Elenco dei compiti =>
**1.** Verifica se ciascuna affermazione concorda con il testo della pagina. Rispondi sì o no e riporta alla lettera le parole del testo che lo stabiliscono. (a) DC e Marvel si sono appoggiate a una grande distribuzione, dalle edicole ai centri commerciali. (b) I negozi specializzati hanno una diffusione più capillare delle edicole. (c) Nei negozi specializzati c'è ampio spazio per le nuove proposte.
**2.** Modifica il passo del testo della pagina che parte da "Il bastoncino corto" e arriva fino a "2009. ‘Nuff Said.", sostituendo "entusiasti" con "appassionati".

Testo della pagina =>
——
Il bastoncino corto è, piuttosto, quello pescato dagli attuali entusiasti della DC, o da chi vorrebbe diventarlo. Che si ritrovano tra le mani la peggiore delle punizioni dantesche: fumetti di matrice leggera, ma che finiscono invece con l’essere caratterizzati da immagini crude e pesanti come quelle, riportate in basso, tratte da due albi consecutivi di “Justice League of America” (già, i vecchi “Super Amici”) del 2009. ‘Nuff Said.
Il cimitero delle balene di carta
Fin dalle origini, negli Stati Uniti il fumetto si è caratterizzato come un linguaggio popolare. Poggiando su una grande distribuzione, dalle edicole ai centri commerciali, editori “massificati” come DC e Marvel hanno saputo ammaliare coi loro “comics” diverse generazioni, richiamate dal canto di coloratissime copertine letteralmente esposte ad ogni angolo di strada.
Nell’ultimo ventennio, tuttavia, il mercato del fumetto USA ha reagito male all’emergere di una crescente concorrenza nell’intrattenimento, contraendosi nella micro-distribuzione di soli negozi specializzati. Ciò ha condizionato le strategie delle publishing house non solo nel marketing, ma anche sotto l’aspetto creativo: a funzionare in fumetteria, infatti, è solo materiale per iniziati nostalgici, che trascura i giovani e, in generale, il grande pubblico.
Diversamente da luoghi come edicole o drogherie, dai cui espositori gli albi a fumetti hanno a lungo trovato posto nella sporta di mamme con figli, i “comics shop” hanno una diffusione assai meno capillare, per giunta recentemente amputata – come anche nel caso delle librerie di varia – dall’estenuante crisi economica.
È un ambiente eremitico, quello dei negozi specializzati, che richiama prevalentemente pellegrini già iniziati al culto degli eroi di carta. L’appeal di questi micro-templi sta tutto in una promessa dal sapore faustiano: fornire un assaggio della perduta infanzia. Non c’è quindi molto ossigeno per le nuove proposte, laggiù, ma solo per quei personaggi e generi legati alla gioventù degli adulti di oggi.
Il cortocircuito è lampante: i comics di massa sono tradizionalmente indirizzati alle nuove generazioni, consumatori principe di qualsiasi entertainment, ma l’effetto nostalgia non può sibilare che per i grandi. L’unica fascia demografica abbastanza danarosa da fronteggiare l’inevitabile rincaro dei prezzi imposto da tirature “dry”.
——
Dati estratti =>
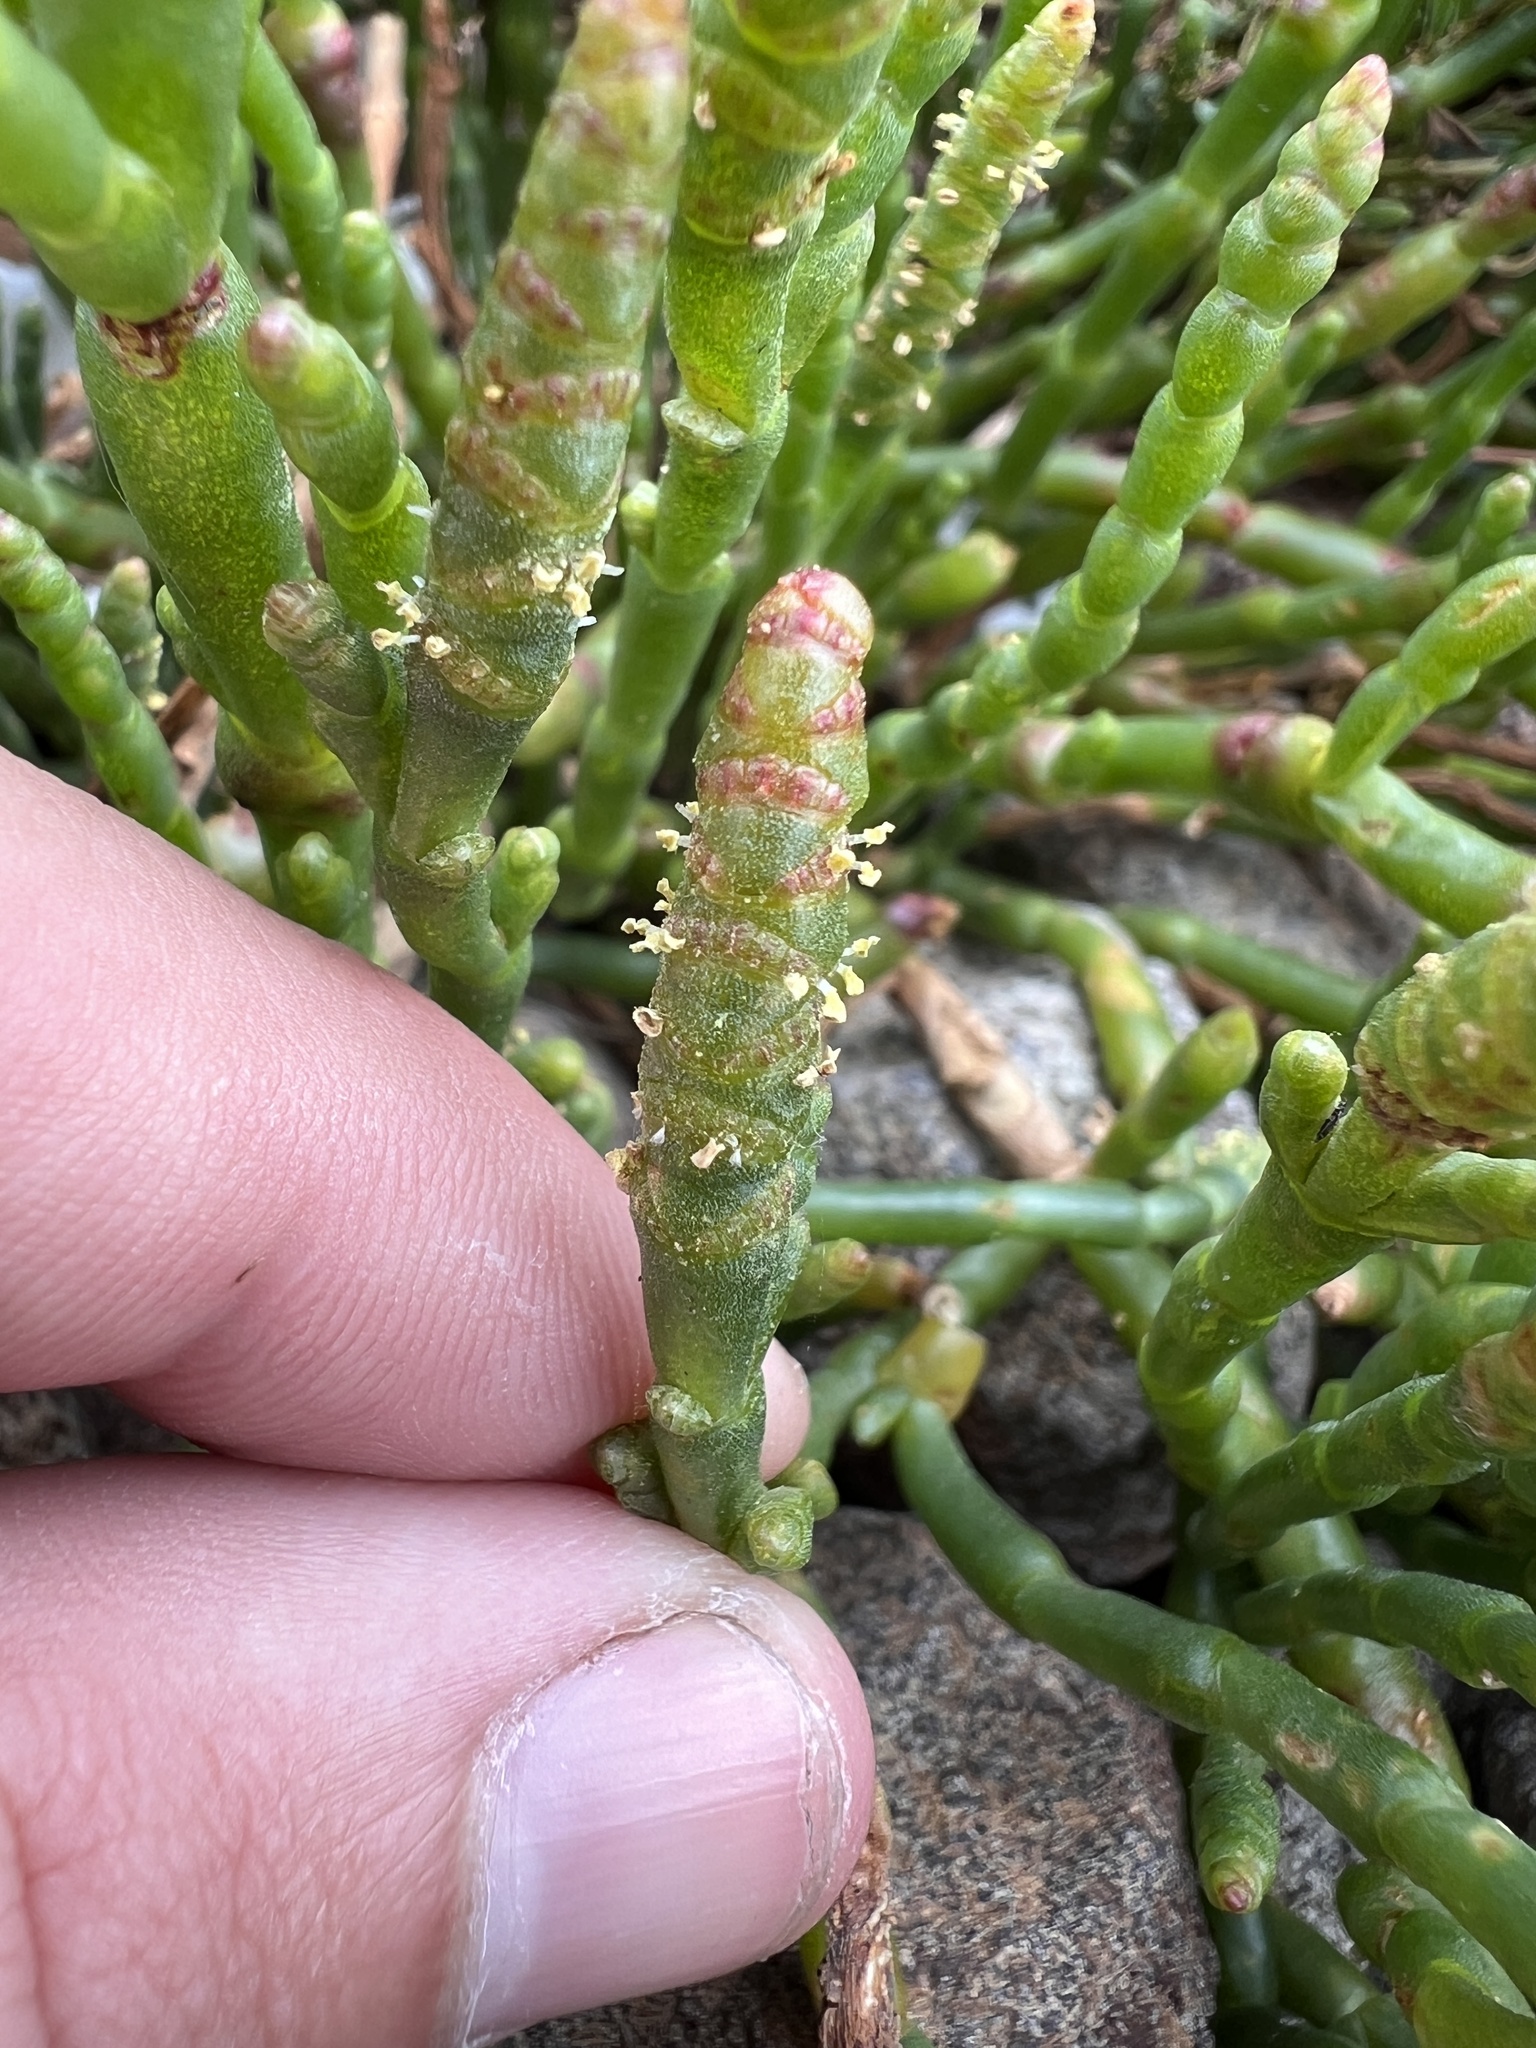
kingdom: Plantae
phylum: Tracheophyta
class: Magnoliopsida
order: Caryophyllales
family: Amaranthaceae
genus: Salicornia
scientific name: Salicornia quinqueflora
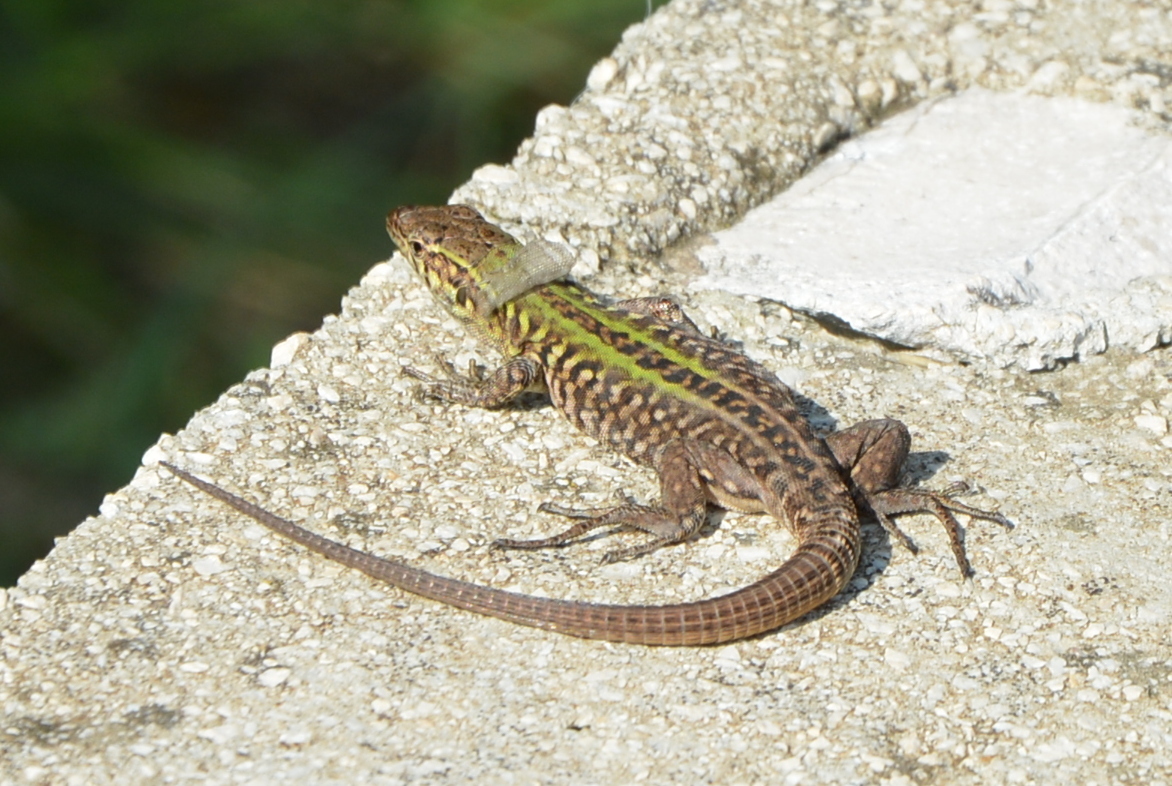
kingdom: Animalia
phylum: Chordata
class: Squamata
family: Lacertidae
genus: Podarcis
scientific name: Podarcis siculus
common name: Italian wall lizard
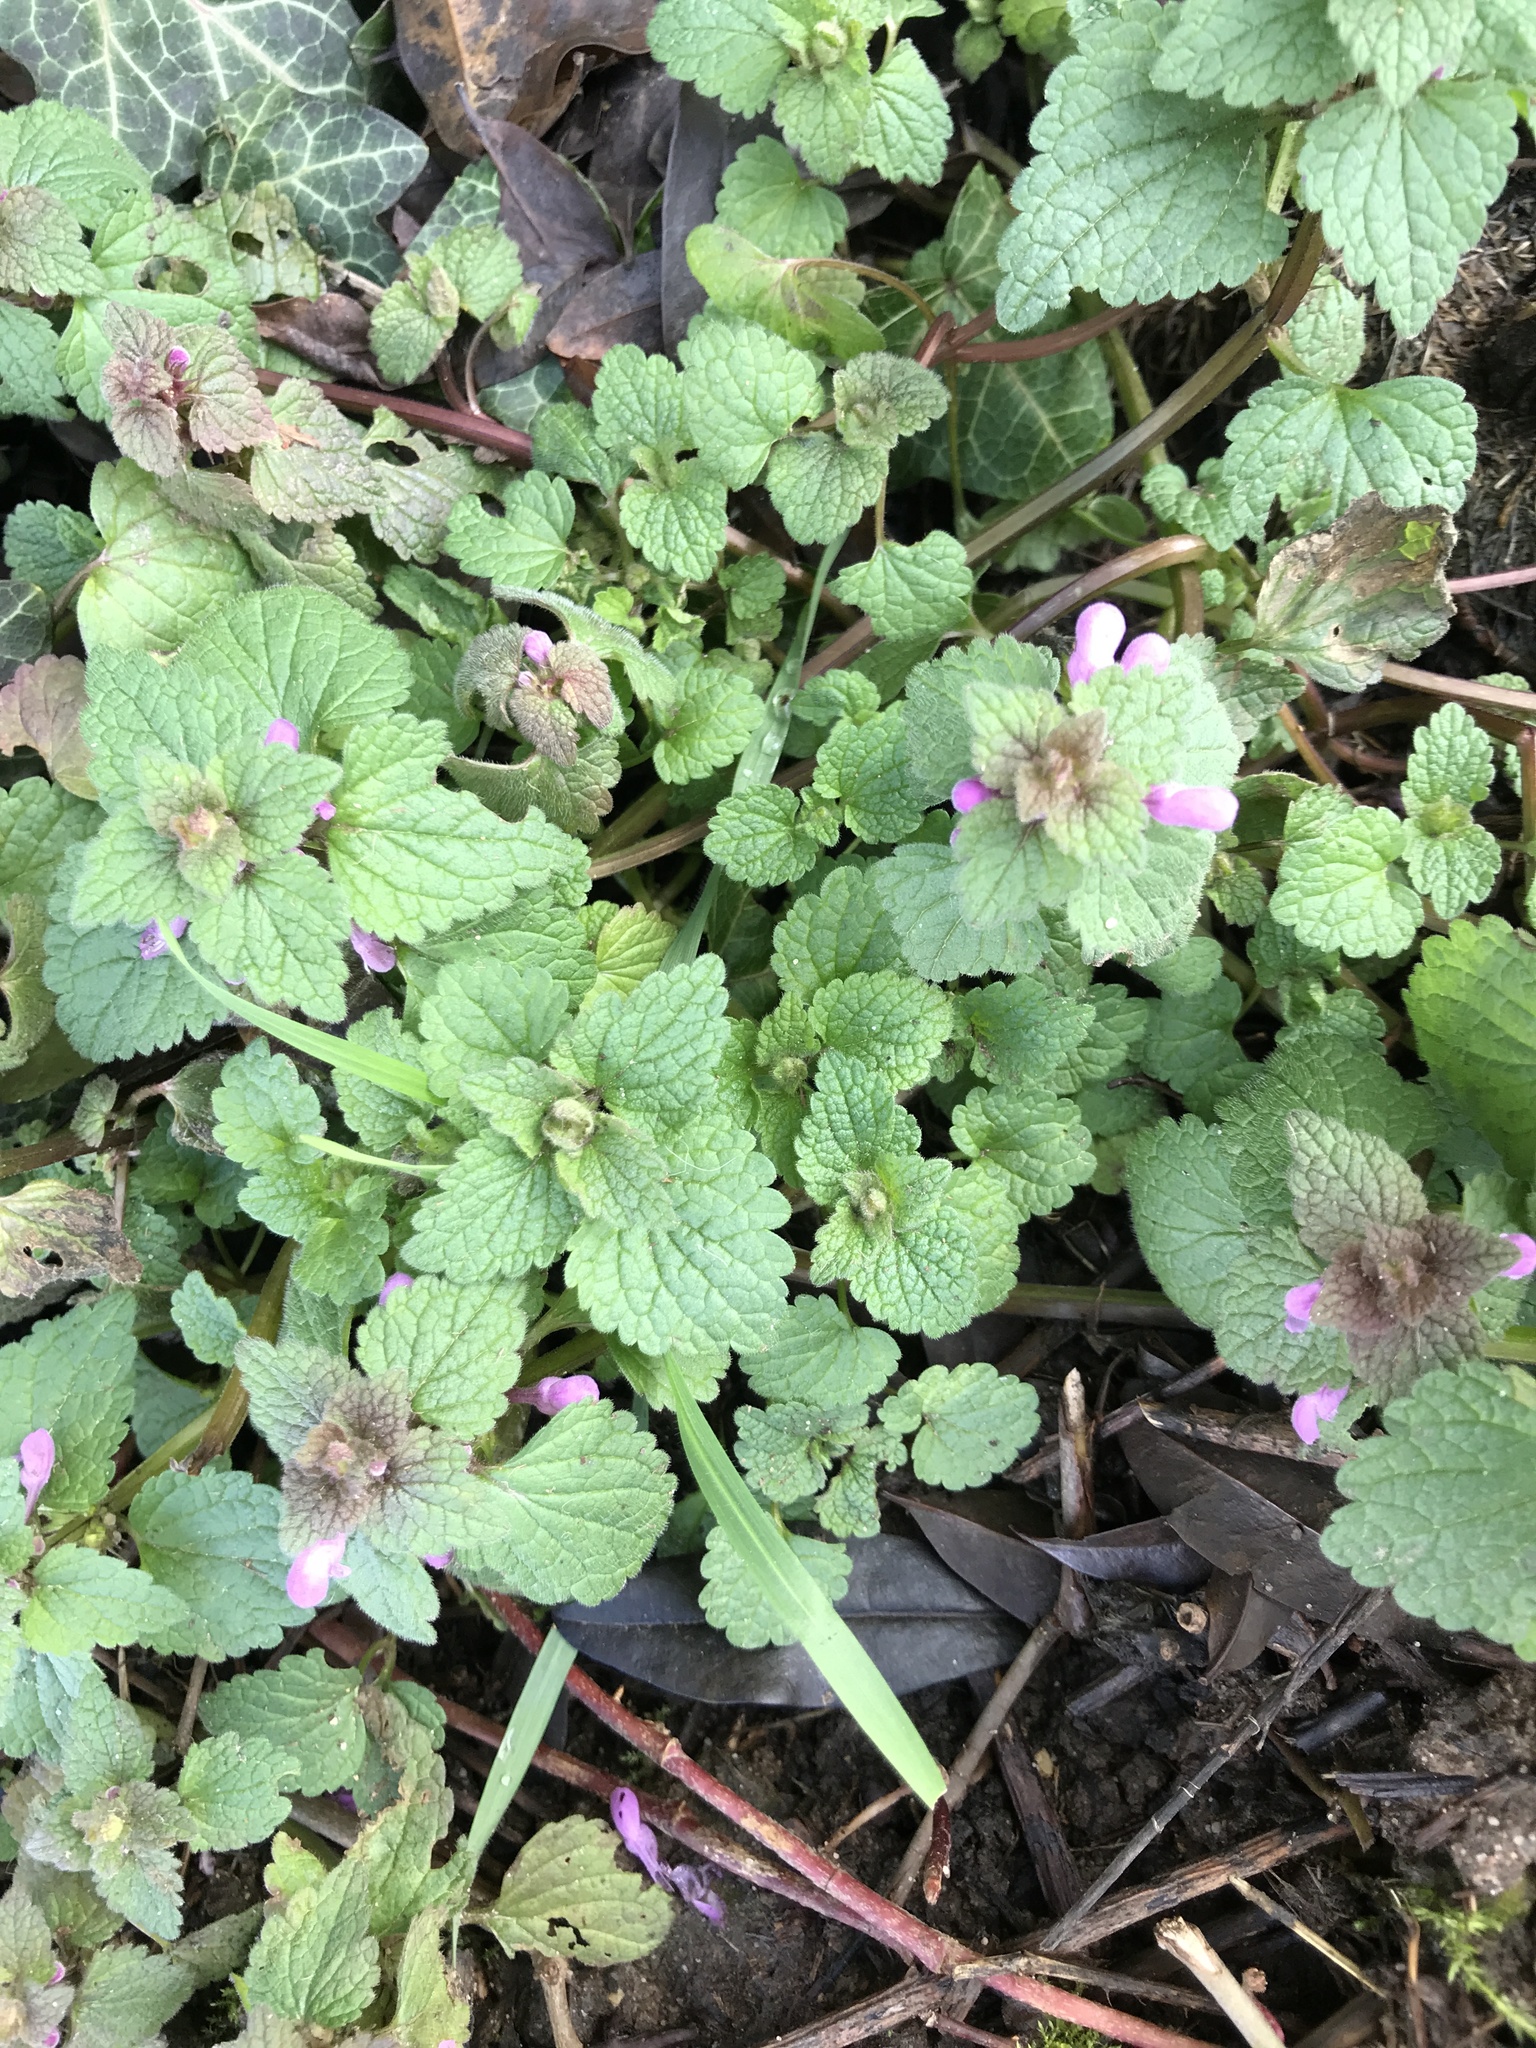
——
Soluzioni =>
**1.**
(a) Sì: «Poggiando su una grande distribuzione, dalle edicole ai centri commerciali, editori “massificati” come DC e Marvel hanno saputo ammaliare coi loro “comics” diverse generazioni».
(b) No: «i “comics shop” hanno una diffusione assai meno capillare».
(c) No: «Non c’è quindi molto ossigeno per le nuove proposte».

**2.**
Il bastoncino corto è, piuttosto, quello pescato dagli attuali appassionati della DC, o da chi vorrebbe diventarlo. Che si ritrovano tra le mani la peggiore delle punizioni dantesche: fumetti di matrice leggera, ma che finiscono invece con l’essere caratterizzati da immagini crude e pesanti come quelle, riportate in basso, tratte da due albi consecutivi di “Justice League of America” (già, i vecchi “Super Amici”) del 2009. ‘Nuff Said.